**Passage:**
* * *

These are the key concepts you need to understand to accurately answer the question.

Hydrostatic Pressure Change
When climbing up a mountain, the air pressure changes as you ascend. This change in pressure is known as hydrostatic pressure change. It's essentially the difference in atmospheric pressure at the base of the mountain compared to its peak. To calculate this change, we use the formula:
  • \( \Delta P = \rho \cdot g \cdot \Delta h \)
Here:
  • \( \rho \) is the air density, which is the mass of air per unit volume.
  • \( g \) stands for the acceleration due to gravity (approximately 9.8 m/s² on Earth).
  • \( \Delta h \) is the height change, i.e., how far up the mountain you've climbed.
In our problem, assuming constant air density and temperature, when you climb 1000 meters, the drop in air pressure is 11760 Pascals. This is vital for understanding how air behaves under different altitudes, like the thinner air at the top of a mountain.
Boyle's Law
Boyle's Law is a fundamental principle in physics that defines how the pressure and volume of gases relate when the temperature remains unchanged. Simply put, it tells us that the product of pressure and volume is constant for a fixed amount of gas at a constant temperature. The formula is:
  • \( P_1 V_1 = P_2 V_2 \)
Where:
  • \( P_1 \) and \( V_1 \) are the initial pressure and volume.
  • \( P_2 \) and \( V_2 \) are the final pressure and volume.

* * *

**Data block:**
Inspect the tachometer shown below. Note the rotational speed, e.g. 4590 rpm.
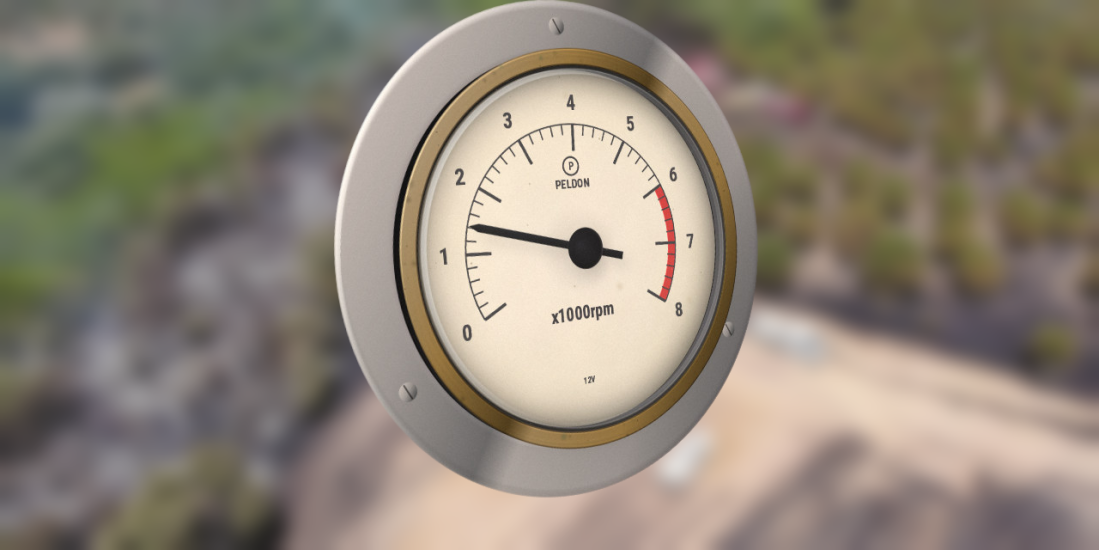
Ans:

* * *

**Your goal:** In the passage on hydrostatic pressure and Boyle's Law, what drop in air pressure results from climbing 1000 meters with constant air density and temperature?

**Output:** 11760 Pascals.